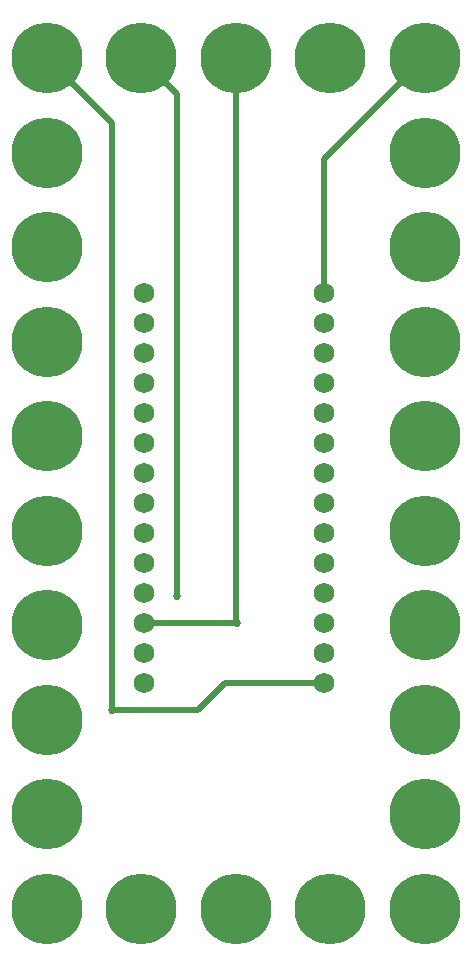
<source format=gbl>
%TF.GenerationSoftware,KiCad,Pcbnew,4.0.7-e2-6376~58~ubuntu16.04.1*%
%TF.CreationDate,2018-05-11T08:31:00-07:00*%
%TF.ProjectId,5x10-Teensy-LC-Breakout,357831302D5465656E73792D4C432D42,v1.4*%
%TF.FileFunction,Copper,L2,Bot,Signal*%
%FSLAX46Y46*%
G04 Gerber Fmt 4.6, Leading zero omitted, Abs format (unit mm)*
G04 Created by KiCad (PCBNEW 4.0.7-e2-6376~58~ubuntu16.04.1) date Fri May 11 08:31:00 2018*
%MOMM*%
%LPD*%
G01*
G04 APERTURE LIST*
%ADD10C,0.350000*%
%ADD11C,1.727200*%
%ADD12C,6.000000*%
%ADD13C,0.685800*%
%ADD14C,0.508000*%
%ADD15C,0.330200*%
%ADD16C,0.350000*%
G04 APERTURE END LIST*
D10*
D11*
X47260960Y-115449860D03*
X47260960Y-112909860D03*
X47260960Y-110369860D03*
X47260960Y-107829860D03*
X47260960Y-105289860D03*
X47260960Y-102749860D03*
X47260960Y-100209860D03*
X47260960Y-97669860D03*
X47260960Y-95129860D03*
X47260960Y-92589860D03*
X47260960Y-90049860D03*
X47260960Y-87509860D03*
X47260960Y-84969860D03*
X47260960Y-82429860D03*
X32020960Y-82429860D03*
X32020960Y-90049860D03*
X32020960Y-110369860D03*
X32020960Y-95129860D03*
X32020960Y-92589860D03*
X32020960Y-112909860D03*
X32020960Y-105289860D03*
X32020960Y-115449860D03*
X32020960Y-102749860D03*
X32020960Y-100209860D03*
X32020960Y-97669860D03*
X32020960Y-107829860D03*
X32020960Y-84969860D03*
X32020960Y-87509860D03*
D12*
X23813960Y-94579360D03*
X23814960Y-102579360D03*
X23814960Y-118579360D03*
X23814960Y-86579360D03*
X23814960Y-126579360D03*
X23814960Y-110579360D03*
X23813960Y-78579360D03*
X23813960Y-70579360D03*
X23814960Y-134579360D03*
X31813960Y-134579360D03*
X39813960Y-134579360D03*
X47813960Y-134579360D03*
X39813960Y-62579360D03*
X47813960Y-62579360D03*
X23814960Y-62579360D03*
X31813960Y-62579360D03*
X55813960Y-62579360D03*
X55813960Y-70579360D03*
X55813960Y-78579360D03*
X55813960Y-86579360D03*
X55813960Y-94579360D03*
X55813960Y-102579360D03*
X55813960Y-110579360D03*
X55813960Y-118579360D03*
X55813960Y-126579360D03*
X55813960Y-134579360D03*
D13*
X34813959Y-108096601D03*
X39893240Y-110363000D03*
X29321760Y-117734080D03*
D14*
X47260960Y-82429860D02*
X47260960Y-71132360D01*
X47260960Y-71132360D02*
X55813960Y-62579360D01*
X31813960Y-62579360D02*
X34813959Y-65579359D01*
X34813959Y-65579359D02*
X34813959Y-108096601D01*
X39813960Y-62579360D02*
X39813960Y-110283720D01*
X39813960Y-110283720D02*
X39893240Y-110363000D01*
X33249134Y-110363000D02*
X39893240Y-110363000D01*
X32020960Y-110369860D02*
X33242274Y-110369860D01*
X33242274Y-110369860D02*
X33249134Y-110363000D01*
X29321760Y-117734080D02*
X36631880Y-117734080D01*
X36631880Y-117734080D02*
X38916100Y-115449860D01*
X46989940Y-112638840D02*
X47260960Y-112909860D01*
X29321760Y-117734080D02*
X29321760Y-68086160D01*
X29321760Y-68086160D02*
X23814960Y-62579360D01*
X47260960Y-115449860D02*
X38916100Y-115449860D01*
D15*
X34813959Y-108096601D03*
X39893240Y-110363000D03*
X29321760Y-117734080D03*
D16*
X47260960Y-115449860D03*
X47260960Y-112909860D03*
X47260960Y-110369860D03*
X47260960Y-107829860D03*
X47260960Y-105289860D03*
X47260960Y-102749860D03*
X47260960Y-100209860D03*
X47260960Y-97669860D03*
X47260960Y-95129860D03*
X47260960Y-92589860D03*
X47260960Y-90049860D03*
X47260960Y-87509860D03*
X47260960Y-84969860D03*
X47260960Y-82429860D03*
X32020960Y-82429860D03*
X32020960Y-90049860D03*
X32020960Y-110369860D03*
X32020960Y-95129860D03*
X32020960Y-92589860D03*
X32020960Y-112909860D03*
X32020960Y-105289860D03*
X32020960Y-115449860D03*
X32020960Y-102749860D03*
X32020960Y-100209860D03*
X32020960Y-97669860D03*
X32020960Y-107829860D03*
X32020960Y-84969860D03*
X32020960Y-87509860D03*
X23813960Y-94579360D03*
X23814960Y-102579360D03*
X23814960Y-118579360D03*
X23814960Y-86579360D03*
X23814960Y-126579360D03*
X23814960Y-110579360D03*
X23813960Y-78579360D03*
X23813960Y-70579360D03*
X23814960Y-134579360D03*
X31813960Y-134579360D03*
X39813960Y-134579360D03*
X47813960Y-134579360D03*
X39813960Y-62579360D03*
X47813960Y-62579360D03*
X23814960Y-62579360D03*
X31813960Y-62579360D03*
X55813960Y-62579360D03*
X55813960Y-70579360D03*
X55813960Y-78579360D03*
X55813960Y-86579360D03*
X55813960Y-94579360D03*
X55813960Y-102579360D03*
X55813960Y-110579360D03*
X55813960Y-118579360D03*
X55813960Y-126579360D03*
X55813960Y-134579360D03*
M02*

</source>
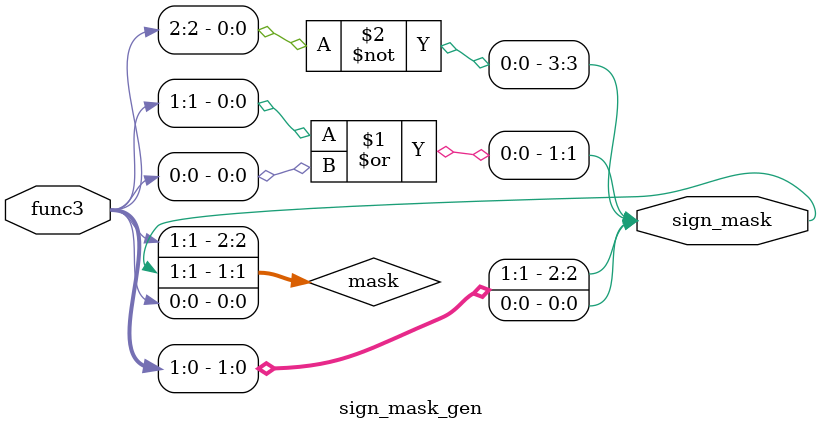
<source format=v>
/*
	Authored 2018-2019, Ryan Voo.

	All rights reserved.
	Redistribution and use in source and binary forms, with or without
	modification, are permitted provided that the following conditions
	are met:

	*	Redistributions of source code must retain the above
		copyright notice, this list of conditions and the following
		disclaimer.

	*	Redistributions in binary form must reproduce the above
		copyright notice, this list of conditions and the following
		disclaimer in the documentation and/or other materials
		provided with the distribution.

	*	Neither the name of the author nor the names of its
		contributors may be used to endorse or promote products
		derived from this software without specific prior written
		permission.

	THIS SOFTWARE IS PROVIDED BY THE COPYRIGHT HOLDERS AND CONTRIBUTORS
	"AS IS" AND ANY EXPRESS OR IMPLIED WARRANTIES, INCLUDING, BUT NOT
	LIMITED TO, THE IMPLIED WARRANTIES OF MERCHANTABILITY AND FITNESS
	FOR A PARTICULAR PURPOSE ARE DISCLAIMED. IN NO EVENT SHALL THE
	COPYRIGHT OWNER OR CONTRIBUTORS BE LIABLE FOR ANY DIRECT, INDIRECT,
	INCIDENTAL, SPECIAL, EXEMPLARY, OR CONSEQUENTIAL DAMAGES (INCLUDING,
	BUT NOT LIMITED TO, PROCUREMENT OF SUBSTITUTE GOODS OR SERVICES;
	LOSS OF USE, DATA, OR PROFITS; OR BUSINESS INTERRUPTION) HOWEVER
	CAUSED AND ON ANY THEORY OF LIABILITY, WHETHER IN CONTRACT, STRICT
	LIABILITY, OR TORT (INCLUDING NEGLIGENCE OR OTHERWISE) ARISING IN
	ANY WAY OUT OF THE USE OF THIS SOFTWARE, EVEN IF ADVISED OF THE
	POSSIBILITY OF SUCH DAMAGE.
*/



/*
 *	mask for loads/stores in data memory
 */



module sign_mask_gen(func3, sign_mask);
	input [2:0]	func3;
	output [3:0]	sign_mask;

	wire [2:0] mask;

	/*
	 *	sign - for LBU and LHU the sign bit is 0, indicating read data should be zero extended, otherwise sign extended
	 *	mask - for determining if the load/store operation is on word, halfword or byte
	 *
	 *	TODO - a Karnaugh map should be able to describe the mask without case, the case is for reading convenience
	*/

	assign mask = {func3[1], func3[1] | func3[0], func3[0]};
	assign sign_mask = {(~func3[2]), mask};


	

endmodule

</source>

TASK REQUIREMENTS: Check every line in the entries for the word "assign". State how many have it, with no other text.

SOLUTION TO THIS TASK: 2